An officer fires several rounds from a bean bag shotgun — which fires a small bean bag with metal pellets — but Perez appears to use the folding chair to defend himself against them.

Perez then walks backwards and approaches a woman, who was standing nearby. He dropped the chair and put the knife to her throat.

Witnesses told police Perez moved the knife in a “sawing motion against her throat and cut her throat,” said Commander Alan Hamilton, who leads the unit which investigates police shootings.

Three of the officers then opened fire from their handguns, shooting 18 rounds total.
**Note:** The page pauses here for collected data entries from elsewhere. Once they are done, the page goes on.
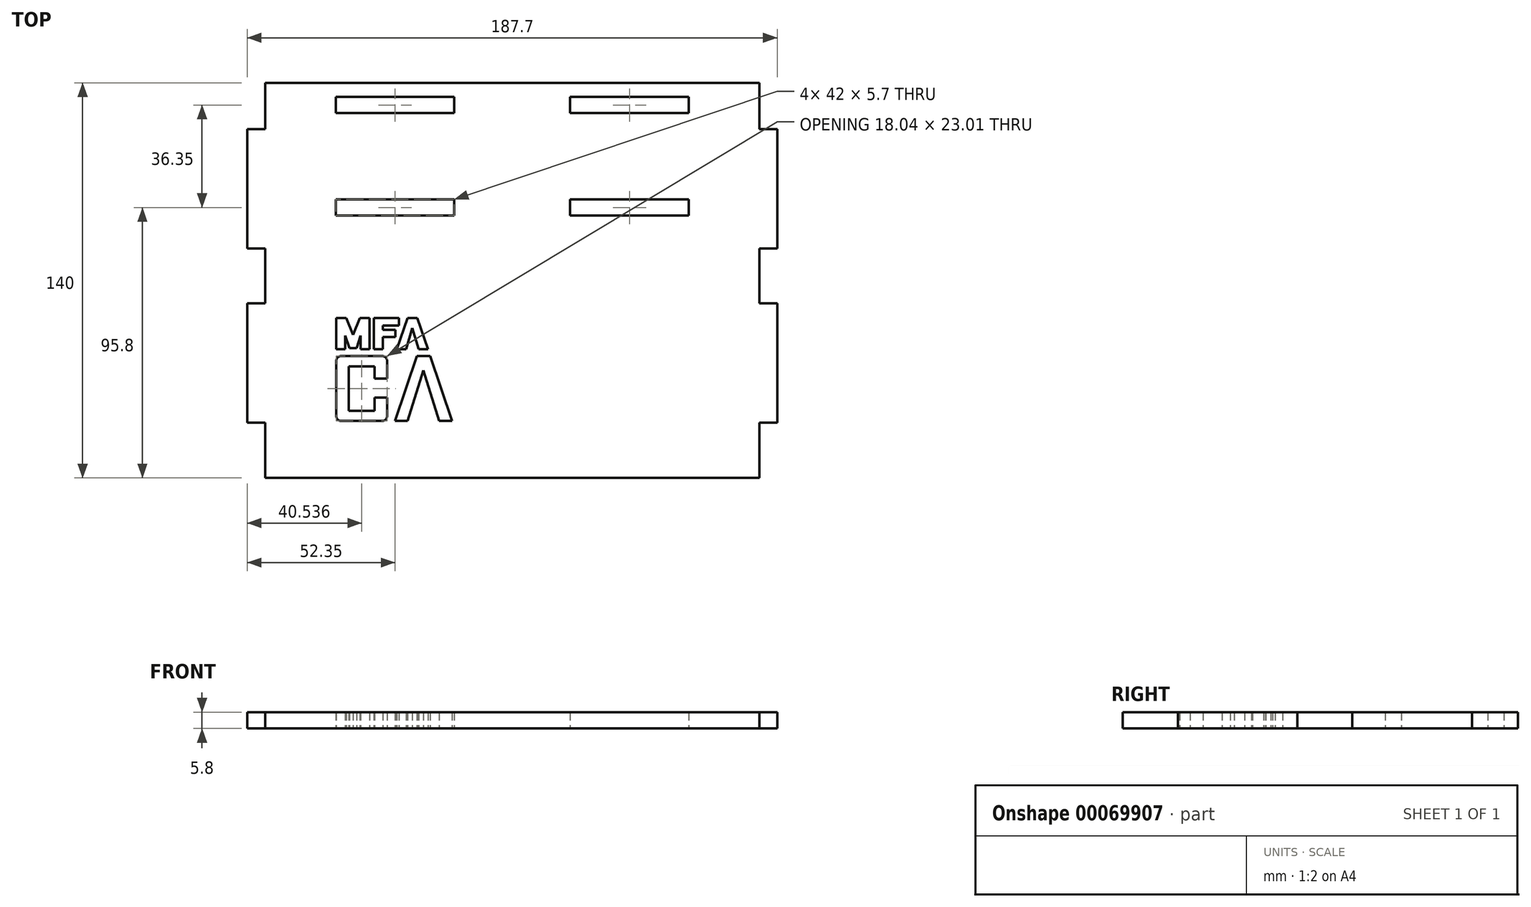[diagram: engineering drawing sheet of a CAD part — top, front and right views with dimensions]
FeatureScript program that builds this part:
annotation { "Feature Type Name" : "Feature", "Feature Type Description" : "" }
export const myFeature = defineFeature(function(context is Context, id is Id, definition is map)
    precondition{}
    {
        {
            var Q0;
            Q0=qCreatedBy(makeId("Top.planeOp"),FACE);
            var sketch = newSketch(context, id + "F0", { "sketchPlane" : qUnion([Q0])});
            skLineSegment(sketch, "E0.bottom", {"start": v(87.5, 70) * mm, "end": v(-87.5, 70) * mm});
            skLineSegment(sketch, "E0.top", {"start": v(87.5, -70) * mm, "end": v(-87.5, -70) * mm});
            skLineSegment(sketch, "E0.left", {"start": v(87.5, 70) * mm, "end": v(87.5, 53.65) * mm});
            skLineSegment(sketch, "E0.right", {"start": v(-87.5, 70) * mm, "end": v(-87.5, 53.65) * mm});
            skPoint(sketch, "E0.middle", {"position": v(0, 0) * mm});
            skLineSegment(sketch, "E1.bottom", {"start": v(87.5, 53.65) * mm, "end": v(93.85, 53.65) * mm});
            skLineSegment(sketch, "E1.top", {"start": v(87.5, 11.35) * mm, "end": v(93.85, 11.35) * mm});
            skLineSegment(sketch, "E1.right", {"start": v(93.85, 53.65) * mm, "end": v(93.85, 11.35) * mm});
            skLineSegment(sketch, "E2.trimOffspring", {"start": v(87.5, 11.35) * mm, "end": v(87.5, -8.17) * mm});
            skLineSegment(sketch, "E3.bottom", {"start": v(87.5, -50.48) * mm, "end": v(93.85, -50.48) * mm});
            skLineSegment(sketch, "E3.top", {"start": v(87.5, -8.17) * mm, "end": v(93.85, -8.17) * mm});
            skLineSegment(sketch, "E3.right", {"start": v(93.85, -50.48) * mm, "end": v(93.85, -8.17) * mm});
            skLineSegment(sketch, "E4.trimOffspring", {"start": v(87.5, -50.48) * mm, "end": v(87.5, -70) * mm});
            skPoint(sketch, "E5", {"position": v(0, 70) * mm});
            skPoint(sketch, "E6", {"position": v(0, -70) * mm});
            skLineSegment(sketch, "E7.bottom", {"start": v(-87.5, 53.65) * mm, "end": v(-93.85, 53.65) * mm});
            skLineSegment(sketch, "E7.top", {"start": v(-87.5, 11.35) * mm, "end": v(-93.85, 11.35) * mm});
            skLineSegment(sketch, "E7.right", {"start": v(-93.85, 53.65) * mm, "end": v(-93.85, 11.35) * mm});
            skLineSegment(sketch, "E8.bottom", {"start": v(-87.5, -8.17) * mm, "end": v(-93.85, -8.17) * mm});
            skLineSegment(sketch, "E8.top", {"start": v(-87.5, -50.48) * mm, "end": v(-93.85, -50.48) * mm});
            skLineSegment(sketch, "E8.right", {"start": v(-93.85, -8.17) * mm, "end": v(-93.85, -50.48) * mm});
            skLineSegment(sketch, "E9.trimOffspring", {"start": v(-87.5, 11.35) * mm, "end": v(-87.5, -8.17) * mm});
            skLineSegment(sketch, "E10.trimOffspring", {"start": v(-87.5, -50.48) * mm, "end": v(-87.5, -70) * mm});
            skLineSegment(sketch, "E11.bottom", {"start": v(-62.5, 65) * mm, "end": v(-20.5, 65) * mm});
            skLineSegment(sketch, "E11.top", {"start": v(-62.5, 59.3) * mm, "end": v(-20.5, 59.3) * mm});
            skLineSegment(sketch, "E11.left", {"start": v(-62.5, 65) * mm, "end": v(-62.5, 59.3) * mm});
            skLineSegment(sketch, "E11.right", {"start": v(-20.5, 65) * mm, "end": v(-20.5, 59.3) * mm});
            skLineSegment(sketch, "E12.bottom", {"start": v(20.5, 65) * mm, "end": v(62.5, 65) * mm});
            skLineSegment(sketch, "E12.top", {"start": v(20.5, 59.3) * mm, "end": v(62.5, 59.3) * mm});
            skLineSegment(sketch, "E12.left", {"start": v(20.5, 65) * mm, "end": v(20.5, 59.3) * mm});
            skLineSegment(sketch, "E12.right", {"start": v(62.5, 65) * mm, "end": v(62.5, 59.3) * mm});
            skLineSegment(sketch, "E13.bottom", {"start": v(-62.5, 28.65) * mm, "end": v(-20.5, 28.65) * mm});
            skLineSegment(sketch, "E13.top", {"start": v(-62.5, 22.95) * mm, "end": v(-20.5, 22.95) * mm});
            skLineSegment(sketch, "E13.left", {"start": v(-62.5, 28.65) * mm, "end": v(-62.5, 22.95) * mm});
            skLineSegment(sketch, "E13.right", {"start": v(-20.5, 28.65) * mm, "end": v(-20.5, 22.95) * mm});
            skLineSegment(sketch, "E14.bottom", {"start": v(20.5, 28.65) * mm, "end": v(62.5, 28.65) * mm});
            skLineSegment(sketch, "E14.top", {"start": v(20.5, 22.95) * mm, "end": v(62.5, 22.95) * mm});
            skLineSegment(sketch, "E14.left", {"start": v(20.5, 28.65) * mm, "end": v(20.5, 22.95) * mm});
            skLineSegment(sketch, "E14.right", {"start": v(62.5, 28.65) * mm, "end": v(62.5, 22.95) * mm});
            skLineSegment(sketch, "E15", {"start": v(-46.1, -49.82) * mm, "end": v(-60.53, -49.82) * mm});
            skLineSegment(sketch, "E16", {"start": v(-62.33, -48.02) * mm, "end": v(-62.33, -28.61) * mm});
            skLineSegment(sketch, "E17", {"start": v(-60.53, -26.81) * mm, "end": v(-46.1, -26.81) * mm});
            skLineSegment(sketch, "E18", {"start": v(-44.3, -28.61) * mm, "end": v(-44.3, -34.8) * mm});
            skLineSegment(sketch, "E19", {"start": v(-44.3, -34.8) * mm, "end": v(-48.72, -34.8) * mm});
            skLineSegment(sketch, "E20", {"start": v(-48.72, -34.8) * mm, "end": v(-48.72, -30.46) * mm});
            skLineSegment(sketch, "E21", {"start": v(-48.72, -30.46) * mm, "end": v(-57.9, -30.46) * mm});
            skLineSegment(sketch, "E22", {"start": v(-57.9, -30.46) * mm, "end": v(-57.9, -46.18) * mm});
            skLineSegment(sketch, "E23", {"start": v(-57.9, -46.18) * mm, "end": v(-48.72, -46.18) * mm});
            skLineSegment(sketch, "E24", {"start": v(-48.72, -46.18) * mm, "end": v(-48.72, -41.57) * mm});
            skLineSegment(sketch, "E25", {"start": v(-48.72, -41.57) * mm, "end": v(-44.3, -41.57) * mm});
            skLineSegment(sketch, "E26", {"start": v(-44.3, -41.57) * mm, "end": v(-44.3, -48.02) * mm});
            skLineSegment(sketch, "E27", {"start": v(-41.52, -49.76) * mm, "end": v(-33.76, -26.81) * mm});
            skLineSegment(sketch, "E28", {"start": v(-33.76, -26.81) * mm, "end": v(-29.06, -26.81) * mm});
            skLineSegment(sketch, "E29", {"start": v(-29.06, -26.81) * mm, "end": v(-21.29, -49.76) * mm});
            skLineSegment(sketch, "E30", {"start": v(-21.29, -49.76) * mm, "end": v(-25.83, -49.82) * mm});
            skLineSegment(sketch, "E31", {"start": v(-25.83, -49.82) * mm, "end": v(-31.44, -31.84) * mm});
            skLineSegment(sketch, "E32", {"start": v(-31.44, -31.84) * mm, "end": v(-37, -49.82) * mm});
            skLineSegment(sketch, "E33", {"start": v(-37, -49.82) * mm, "end": v(-41.52, -49.76) * mm});
            skLineSegment(sketch, "E34", {"start": v(-62.3, -24.43) * mm, "end": v(-59.1, -24.43) * mm});
            skLineSegment(sketch, "E35", {"start": v(-59.1, -24.43) * mm, "end": v(-59.1, -19.5) * mm});
            skLineSegment(sketch, "E36", {"start": v(-59.1, -19.5) * mm, "end": v(-57.7, -23.96) * mm});
            skLineSegment(sketch, "E37", {"start": v(-57.7, -23.96) * mm, "end": v(-55.06, -23.96) * mm});
            skLineSegment(sketch, "E38", {"start": v(-55.06, -23.96) * mm, "end": v(-53.66, -19.5) * mm});
            skLineSegment(sketch, "E39", {"start": v(-53.66, -19.5) * mm, "end": v(-53.66, -24.43) * mm});
            skLineSegment(sketch, "E40", {"start": v(-53.66, -24.43) * mm, "end": v(-50.5, -24.43) * mm});
            skLineSegment(sketch, "E41", {"start": v(-50.5, -24.43) * mm, "end": v(-50.5, -13.4) * mm});
            skLineSegment(sketch, "E42", {"start": v(-50.5, -13.4) * mm, "end": v(-53.94, -13.4) * mm});
            skLineSegment(sketch, "E43", {"start": v(-53.94, -13.4) * mm, "end": v(-56.35, -19.32) * mm});
            skLineSegment(sketch, "E44", {"start": v(-56.35, -19.32) * mm, "end": v(-58.84, -13.4) * mm});
            skLineSegment(sketch, "E45", {"start": v(-58.84, -13.4) * mm, "end": v(-62.3, -13.4) * mm});
            skLineSegment(sketch, "E46", {"start": v(-62.3, -13.4) * mm, "end": v(-62.3, -24.43) * mm});
            skLineSegment(sketch, "E47", {"start": v(-45.77, -24.43) * mm, "end": v(-49.04, -24.43) * mm});
            skLineSegment(sketch, "E48", {"start": v(-49.04, -24.43) * mm, "end": v(-49.04, -13.4) * mm});
            skLineSegment(sketch, "E49", {"start": v(-49.04, -13.4) * mm, "end": v(-40.13, -13.4) * mm});
            skLineSegment(sketch, "E50", {"start": v(-40.13, -13.4) * mm, "end": v(-40.13, -16.05) * mm});
            skLineSegment(sketch, "E51", {"start": v(-40.13, -16.05) * mm, "end": v(-45.77, -16.05) * mm});
            skLineSegment(sketch, "E52", {"start": v(-45.77, -16.05) * mm, "end": v(-45.77, -17.56) * mm});
            skLineSegment(sketch, "E53", {"start": v(-45.77, -17.56) * mm, "end": v(-41.4, -17.56) * mm});
            skLineSegment(sketch, "E54", {"start": v(-41.4, -17.56) * mm, "end": v(-41.4, -20.07) * mm});
            skLineSegment(sketch, "E55", {"start": v(-41.4, -20.07) * mm, "end": v(-45.77, -20.07) * mm});
            skLineSegment(sketch, "E56", {"start": v(-45.77, -20.07) * mm, "end": v(-45.77, -24.43) * mm});
            skLineSegment(sketch, "E57", {"start": v(-40.93, -24.4) * mm, "end": v(-37.6, -24.43) * mm});
            skLineSegment(sketch, "E58", {"start": v(-37.6, -24.43) * mm, "end": v(-35.38, -16.92) * mm});
            skLineSegment(sketch, "E59", {"start": v(-35.38, -16.92) * mm, "end": v(-33.17, -24.43) * mm});
            skLineSegment(sketch, "E60", {"start": v(-33.17, -24.43) * mm, "end": v(-29.82, -24.4) * mm});
            skLineSegment(sketch, "E61", {"start": v(-29.82, -24.4) * mm, "end": v(-33.63, -13.4) * mm});
            skLineSegment(sketch, "E62", {"start": v(-33.63, -13.4) * mm, "end": v(-37.11, -13.4) * mm});
            skLineSegment(sketch, "E63", {"start": v(-37.11, -13.4) * mm, "end": v(-40.93, -24.4) * mm});
            skPoint(sketch, "E64.visualSharp", {"position": v(-62.33, -26.81) * mm});
            skArc(sketch, "E64.filletArc", {"start": v(-60.53, -26.81) * mm, "mid": v(-61.8, -27.34) * mm, "end": v(-62.33, -28.61) * mm});
            skPoint(sketch, "E65.visualSharp", {"position": v(-44.3, -26.81) * mm});
            skArc(sketch, "E65.filletArc", {"start": v(-44.3, -28.61) * mm, "mid": v(-44.82, -27.34) * mm, "end": v(-46.1, -26.81) * mm});
            skPoint(sketch, "E66.visualSharp", {"position": v(-44.3, -49.82) * mm});
            skArc(sketch, "E66.filletArc", {"start": v(-46.1, -49.82) * mm, "mid": v(-44.82, -49.3) * mm, "end": v(-44.3, -48.02) * mm});
            skPoint(sketch, "E67.visualSharp", {"position": v(-62.33, -49.82) * mm});
            skArc(sketch, "E67.filletArc", {"start": v(-62.33, -48.02) * mm, "mid": v(-61.8, -49.3) * mm, "end": v(-60.53, -49.82) * mm});
            skSolve(sketch);
        }
        {
            var Q0;
            Q0=makeQuery(id+"F0.imprint","IMPRINT",FACE,{"disambiguationData":[TD([[makeQuery(id+"F0.imprint","IMPRINT",EDGE,{"derivedFrom":sQuery(id+"F0.wireOp",EDGE,"E0.bottom")}),1.0]])]});
            extrude(context, id + "F1", {"entities" : qUnion([Q0]), "depth" : 5.8 * mm});
        }
    });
Both Perez and Ms Tollison were killed.

Mr Moore told reporters that hostages’ lives are a priority and recruits are generally taught to use a “precise head shot.”

He said an investigation will look at whether the officers’ actions align with hostage training.

It was the first of two recent killings of hostages or bystanders as police tried to stop attackers.

The second came just five weeks later when police tried to stop an armed man from entering a Trader Joe’s store and fatally shot the supermarket’s assistant manager who was standing nearby.

An officer’s bullet killed Melyda Corado before a man took hostages inside the store on 21 July, authorities said last week.

Mr Moore had defended the officers’ use of deadly force as an attempt to stop what they feared could become a mass shooting.

On Tuesday, the police chief said he was concerned because the average number of rounds fired by officers during shootings had increased last year and the average number of officers involved in those shootings also increased.

The police department will implement a new training program and is exploring how to equip officers with other non-lethal weapons, he said.